| Work instructions |
Identify every line in the entries below that contains the string "between", and copy each of those lines in full. Letter case matters.

[Opening Data to examine section]

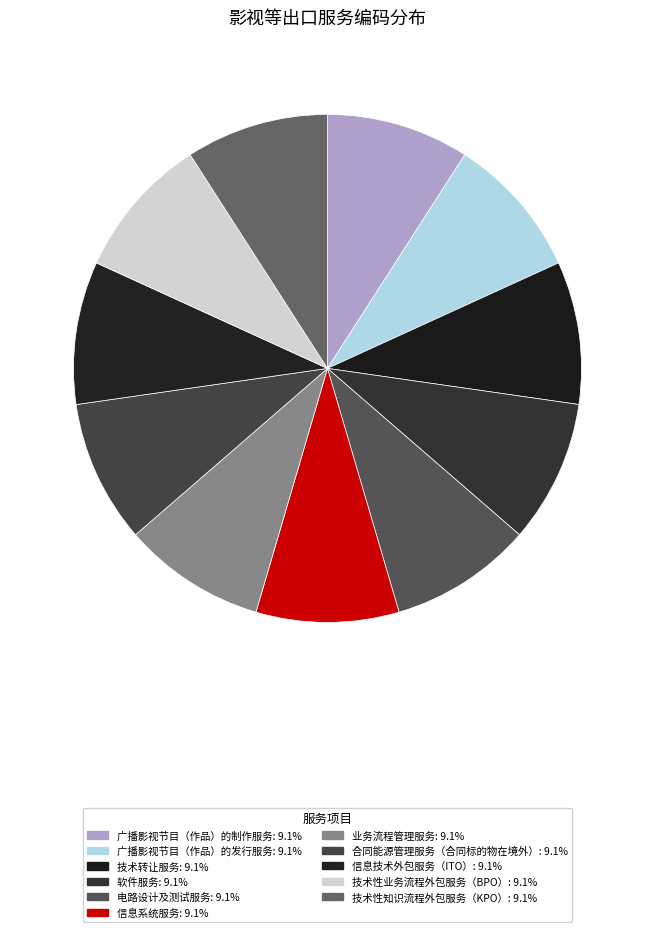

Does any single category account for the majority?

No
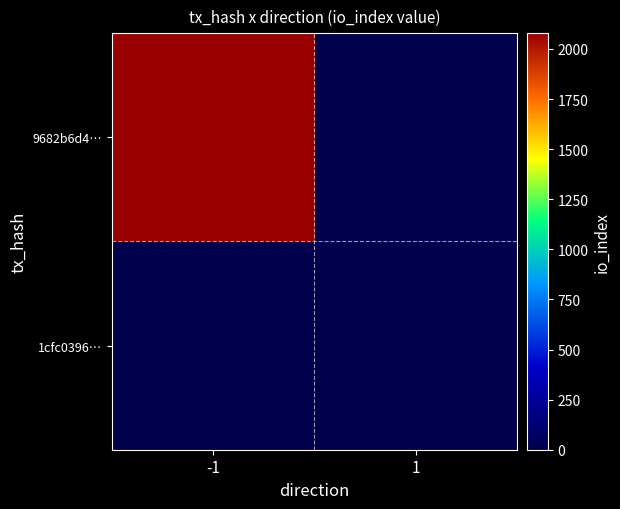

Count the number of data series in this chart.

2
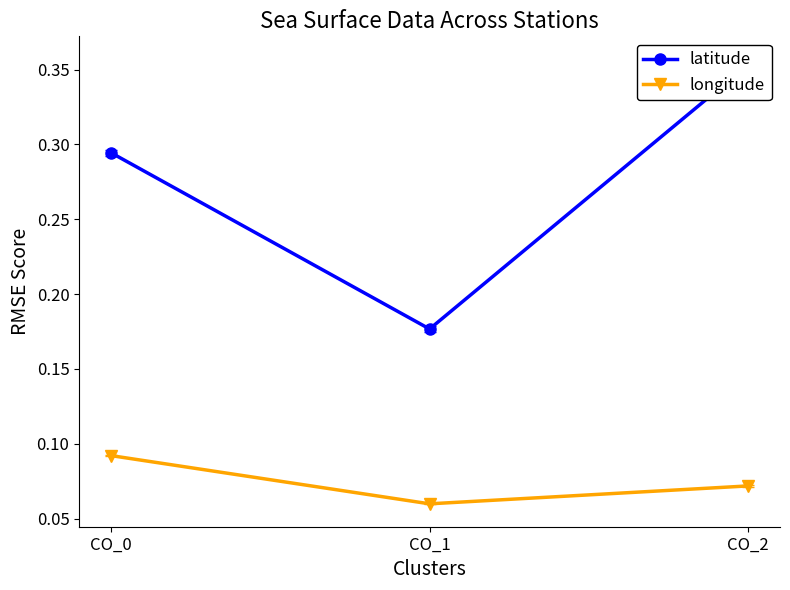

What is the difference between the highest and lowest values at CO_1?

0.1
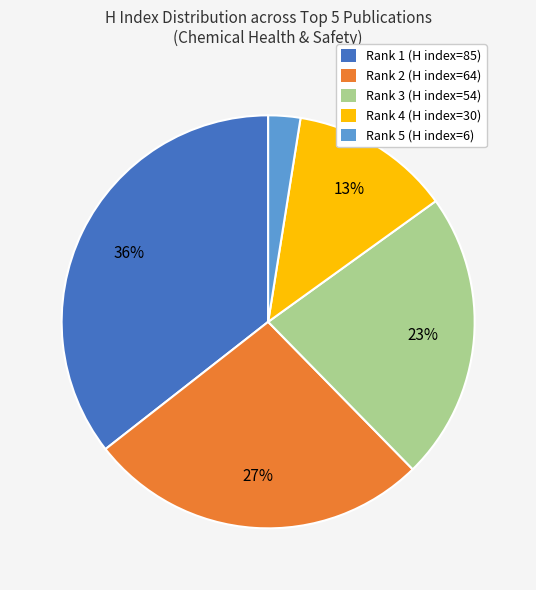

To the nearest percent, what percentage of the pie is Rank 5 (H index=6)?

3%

[Closing Data to examine section]

| Problem solution |
What is the difference between the highest and lowest values at CO_1?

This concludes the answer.